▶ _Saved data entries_
+---+

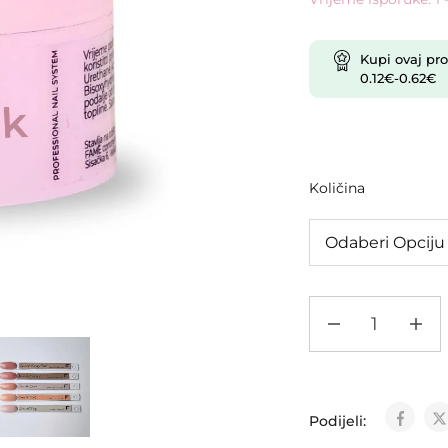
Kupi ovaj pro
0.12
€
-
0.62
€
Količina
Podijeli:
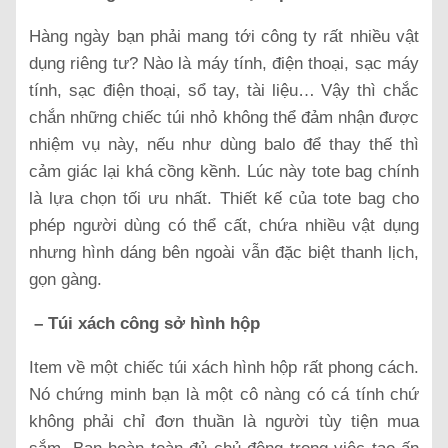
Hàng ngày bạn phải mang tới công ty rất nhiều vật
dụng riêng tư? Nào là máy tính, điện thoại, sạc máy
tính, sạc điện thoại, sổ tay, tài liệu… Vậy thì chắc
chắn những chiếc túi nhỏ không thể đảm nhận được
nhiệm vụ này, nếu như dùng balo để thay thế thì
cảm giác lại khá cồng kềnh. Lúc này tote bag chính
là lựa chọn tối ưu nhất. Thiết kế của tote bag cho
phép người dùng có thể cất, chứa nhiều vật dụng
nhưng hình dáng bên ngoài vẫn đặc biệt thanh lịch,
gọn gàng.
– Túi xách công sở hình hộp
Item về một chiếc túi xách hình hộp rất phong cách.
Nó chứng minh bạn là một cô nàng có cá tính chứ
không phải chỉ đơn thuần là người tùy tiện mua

+---+

▶ _Problem description_
Set out exactly the run of lines that begins at the line holding "Hàng ngày bạn" and ends at the last line of the data.

▶ _Solution below_
Hàng ngày bạn phải mang tới công ty rất nhiều vật
dụng riêng tư? Nào là máy tính, điện thoại, sạc máy
tính, sạc điện thoại, sổ tay, tài liệu… Vậy thì chắc
chắn những chiếc túi nhỏ không thể đảm nhận được
nhiệm vụ này, nếu như dùng balo để thay thế thì
cảm giác lại khá cồng kềnh. Lúc này tote bag chính
là lựa chọn tối ưu nhất. Thiết kế của tote bag cho
phép người dùng có thể cất, chứa nhiều vật dụng
nhưng hình dáng bên ngoài vẫn đặc biệt thanh lịch,
gọn gàng.
– Túi xách công sở hình hộp
Item về một chiếc túi xách hình hộp rất phong cách.
Nó chứng minh bạn là một cô nàng có cá tính chứ
không phải chỉ đơn thuần là người tùy tiện mua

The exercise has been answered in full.